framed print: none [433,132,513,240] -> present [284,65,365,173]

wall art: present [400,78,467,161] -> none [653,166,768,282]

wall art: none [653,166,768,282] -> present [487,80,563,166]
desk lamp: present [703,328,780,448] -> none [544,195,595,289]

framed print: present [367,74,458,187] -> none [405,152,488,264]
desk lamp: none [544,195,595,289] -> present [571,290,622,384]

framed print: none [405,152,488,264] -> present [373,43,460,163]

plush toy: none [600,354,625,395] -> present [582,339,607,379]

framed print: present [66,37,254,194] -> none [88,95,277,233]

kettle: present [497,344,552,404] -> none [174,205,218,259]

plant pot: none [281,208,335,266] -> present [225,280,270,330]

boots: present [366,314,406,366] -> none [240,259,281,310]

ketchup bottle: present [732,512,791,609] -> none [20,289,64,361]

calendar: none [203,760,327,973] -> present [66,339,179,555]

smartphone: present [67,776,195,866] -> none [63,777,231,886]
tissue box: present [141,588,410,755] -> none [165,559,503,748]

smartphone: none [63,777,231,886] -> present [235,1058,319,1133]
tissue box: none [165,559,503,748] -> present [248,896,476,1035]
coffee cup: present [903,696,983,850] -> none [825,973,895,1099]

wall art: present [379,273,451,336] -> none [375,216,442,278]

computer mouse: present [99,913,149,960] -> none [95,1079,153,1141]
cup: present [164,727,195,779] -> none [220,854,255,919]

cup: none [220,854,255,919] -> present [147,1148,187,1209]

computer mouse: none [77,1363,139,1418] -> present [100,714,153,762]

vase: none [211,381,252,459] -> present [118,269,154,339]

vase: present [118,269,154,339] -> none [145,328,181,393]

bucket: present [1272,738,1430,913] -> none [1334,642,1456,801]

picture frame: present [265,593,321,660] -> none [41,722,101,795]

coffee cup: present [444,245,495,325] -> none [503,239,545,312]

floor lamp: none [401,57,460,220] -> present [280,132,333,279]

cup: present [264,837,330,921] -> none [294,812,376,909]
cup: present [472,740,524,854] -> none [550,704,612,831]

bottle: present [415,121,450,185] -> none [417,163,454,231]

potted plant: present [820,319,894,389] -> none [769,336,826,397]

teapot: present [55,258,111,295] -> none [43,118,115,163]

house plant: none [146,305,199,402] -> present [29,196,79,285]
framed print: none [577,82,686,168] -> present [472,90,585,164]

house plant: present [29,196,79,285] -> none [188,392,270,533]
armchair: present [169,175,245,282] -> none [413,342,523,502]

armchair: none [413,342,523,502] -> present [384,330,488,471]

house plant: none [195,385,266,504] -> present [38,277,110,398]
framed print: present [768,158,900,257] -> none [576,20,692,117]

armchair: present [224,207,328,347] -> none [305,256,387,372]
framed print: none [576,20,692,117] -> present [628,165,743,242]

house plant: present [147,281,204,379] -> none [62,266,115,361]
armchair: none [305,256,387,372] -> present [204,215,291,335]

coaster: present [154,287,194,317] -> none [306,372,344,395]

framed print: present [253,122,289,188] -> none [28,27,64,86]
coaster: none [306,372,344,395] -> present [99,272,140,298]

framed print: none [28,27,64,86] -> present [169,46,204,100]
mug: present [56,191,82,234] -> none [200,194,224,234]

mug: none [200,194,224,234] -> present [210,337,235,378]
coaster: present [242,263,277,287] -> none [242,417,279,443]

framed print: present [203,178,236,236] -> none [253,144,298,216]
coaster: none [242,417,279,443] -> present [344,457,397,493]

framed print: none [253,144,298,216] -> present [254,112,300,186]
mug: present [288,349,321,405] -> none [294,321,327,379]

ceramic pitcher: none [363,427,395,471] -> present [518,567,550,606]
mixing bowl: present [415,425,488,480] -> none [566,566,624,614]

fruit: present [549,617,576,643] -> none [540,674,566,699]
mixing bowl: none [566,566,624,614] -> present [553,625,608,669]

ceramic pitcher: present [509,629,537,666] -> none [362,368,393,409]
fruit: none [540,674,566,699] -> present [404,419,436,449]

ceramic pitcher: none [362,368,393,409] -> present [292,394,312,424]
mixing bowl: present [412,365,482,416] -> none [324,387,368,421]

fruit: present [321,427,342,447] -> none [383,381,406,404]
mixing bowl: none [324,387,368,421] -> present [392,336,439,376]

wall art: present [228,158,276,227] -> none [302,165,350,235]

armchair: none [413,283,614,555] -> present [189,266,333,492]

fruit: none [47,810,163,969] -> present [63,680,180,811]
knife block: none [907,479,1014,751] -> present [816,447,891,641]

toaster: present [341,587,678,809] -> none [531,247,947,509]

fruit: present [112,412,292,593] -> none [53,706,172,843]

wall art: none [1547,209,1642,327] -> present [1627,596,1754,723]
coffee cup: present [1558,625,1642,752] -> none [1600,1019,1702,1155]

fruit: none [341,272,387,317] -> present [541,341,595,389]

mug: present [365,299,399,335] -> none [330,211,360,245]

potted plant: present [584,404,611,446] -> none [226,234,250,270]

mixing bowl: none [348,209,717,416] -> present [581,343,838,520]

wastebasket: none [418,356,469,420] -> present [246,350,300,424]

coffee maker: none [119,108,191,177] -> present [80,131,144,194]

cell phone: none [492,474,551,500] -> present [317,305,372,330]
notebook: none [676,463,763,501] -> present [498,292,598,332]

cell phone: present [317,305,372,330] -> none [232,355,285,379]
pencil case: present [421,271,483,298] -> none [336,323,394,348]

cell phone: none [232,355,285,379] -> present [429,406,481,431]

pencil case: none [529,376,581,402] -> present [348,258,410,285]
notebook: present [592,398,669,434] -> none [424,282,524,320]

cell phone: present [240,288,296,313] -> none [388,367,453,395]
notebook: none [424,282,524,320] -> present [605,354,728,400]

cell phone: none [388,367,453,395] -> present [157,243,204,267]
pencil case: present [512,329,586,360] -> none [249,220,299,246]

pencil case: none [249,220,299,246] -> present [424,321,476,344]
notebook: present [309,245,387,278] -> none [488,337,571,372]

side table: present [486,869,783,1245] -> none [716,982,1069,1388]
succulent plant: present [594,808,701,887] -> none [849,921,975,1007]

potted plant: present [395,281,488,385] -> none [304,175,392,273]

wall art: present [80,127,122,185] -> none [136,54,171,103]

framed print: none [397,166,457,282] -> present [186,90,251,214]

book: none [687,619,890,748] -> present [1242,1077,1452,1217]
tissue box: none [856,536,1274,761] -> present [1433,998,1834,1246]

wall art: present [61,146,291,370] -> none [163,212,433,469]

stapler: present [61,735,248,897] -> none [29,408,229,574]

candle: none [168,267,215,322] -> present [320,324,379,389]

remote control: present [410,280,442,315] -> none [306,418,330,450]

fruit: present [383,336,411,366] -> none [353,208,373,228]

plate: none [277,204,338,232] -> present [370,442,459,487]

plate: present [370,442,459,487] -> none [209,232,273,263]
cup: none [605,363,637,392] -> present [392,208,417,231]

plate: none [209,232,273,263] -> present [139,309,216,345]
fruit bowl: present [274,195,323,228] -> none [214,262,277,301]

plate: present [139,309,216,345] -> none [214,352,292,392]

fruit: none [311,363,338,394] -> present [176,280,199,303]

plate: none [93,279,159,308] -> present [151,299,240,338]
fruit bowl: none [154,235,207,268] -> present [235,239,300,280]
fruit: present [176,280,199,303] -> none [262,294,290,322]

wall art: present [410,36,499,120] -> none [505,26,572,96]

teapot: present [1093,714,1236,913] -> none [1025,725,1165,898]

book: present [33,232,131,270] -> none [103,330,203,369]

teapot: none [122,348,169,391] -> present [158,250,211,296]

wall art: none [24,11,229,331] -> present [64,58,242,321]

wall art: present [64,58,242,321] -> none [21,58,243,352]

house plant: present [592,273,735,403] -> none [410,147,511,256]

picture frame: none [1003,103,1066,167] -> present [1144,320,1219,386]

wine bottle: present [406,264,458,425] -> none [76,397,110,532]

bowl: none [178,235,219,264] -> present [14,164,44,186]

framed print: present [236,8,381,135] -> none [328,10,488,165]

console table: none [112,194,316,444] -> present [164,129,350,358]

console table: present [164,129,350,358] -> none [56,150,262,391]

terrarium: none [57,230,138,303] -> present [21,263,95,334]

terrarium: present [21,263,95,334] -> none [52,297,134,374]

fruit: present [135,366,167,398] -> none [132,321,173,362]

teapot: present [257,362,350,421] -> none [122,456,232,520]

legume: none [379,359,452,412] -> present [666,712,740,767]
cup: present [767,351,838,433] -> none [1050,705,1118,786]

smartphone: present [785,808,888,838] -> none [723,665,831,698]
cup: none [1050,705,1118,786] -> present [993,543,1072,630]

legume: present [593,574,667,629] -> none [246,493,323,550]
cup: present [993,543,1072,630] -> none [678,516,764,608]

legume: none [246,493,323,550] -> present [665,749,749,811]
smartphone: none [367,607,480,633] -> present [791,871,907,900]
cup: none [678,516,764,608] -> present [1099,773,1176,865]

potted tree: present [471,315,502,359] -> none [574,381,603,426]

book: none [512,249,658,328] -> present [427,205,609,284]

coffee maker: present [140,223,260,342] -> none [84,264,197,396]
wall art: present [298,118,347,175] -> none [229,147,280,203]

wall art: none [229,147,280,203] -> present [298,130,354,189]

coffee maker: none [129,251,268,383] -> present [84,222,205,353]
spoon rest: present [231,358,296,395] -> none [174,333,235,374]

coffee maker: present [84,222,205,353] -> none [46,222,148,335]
****************
# WORK TASK
Set the material down exactly as written, starting at its first line. The line containing "cup: present [164,727,195,779]" is the last one to include.

# TASK ANSWER
framed print: none [433,132,513,240] -> present [284,65,365,173]

wall art: present [400,78,467,161] -> none [653,166,768,282]

wall art: none [653,166,768,282] -> present [487,80,563,166]
desk lamp: present [703,328,780,448] -> none [544,195,595,289]

framed print: present [367,74,458,187] -> none [405,152,488,264]
desk lamp: none [544,195,595,289] -> present [571,290,622,384]

framed print: none [405,152,488,264] -> present [373,43,460,163]

plush toy: none [600,354,625,395] -> present [582,339,607,379]

framed print: present [66,37,254,194] -> none [88,95,277,233]

kettle: present [497,344,552,404] -> none [174,205,218,259]

plant pot: none [281,208,335,266] -> present [225,280,270,330]

boots: present [366,314,406,366] -> none [240,259,281,310]

ketchup bottle: present [732,512,791,609] -> none [20,289,64,361]

calendar: none [203,760,327,973] -> present [66,339,179,555]

smartphone: present [67,776,195,866] -> none [63,777,231,886]
tissue box: present [141,588,410,755] -> none [165,559,503,748]

smartphone: none [63,777,231,886] -> present [235,1058,319,1133]
tissue box: none [165,559,503,748] -> present [248,896,476,1035]
coffee cup: present [903,696,983,850] -> none [825,973,895,1099]

wall art: present [379,273,451,336] -> none [375,216,442,278]

computer mouse: present [99,913,149,960] -> none [95,1079,153,1141]
cup: present [164,727,195,779] -> none [220,854,255,919]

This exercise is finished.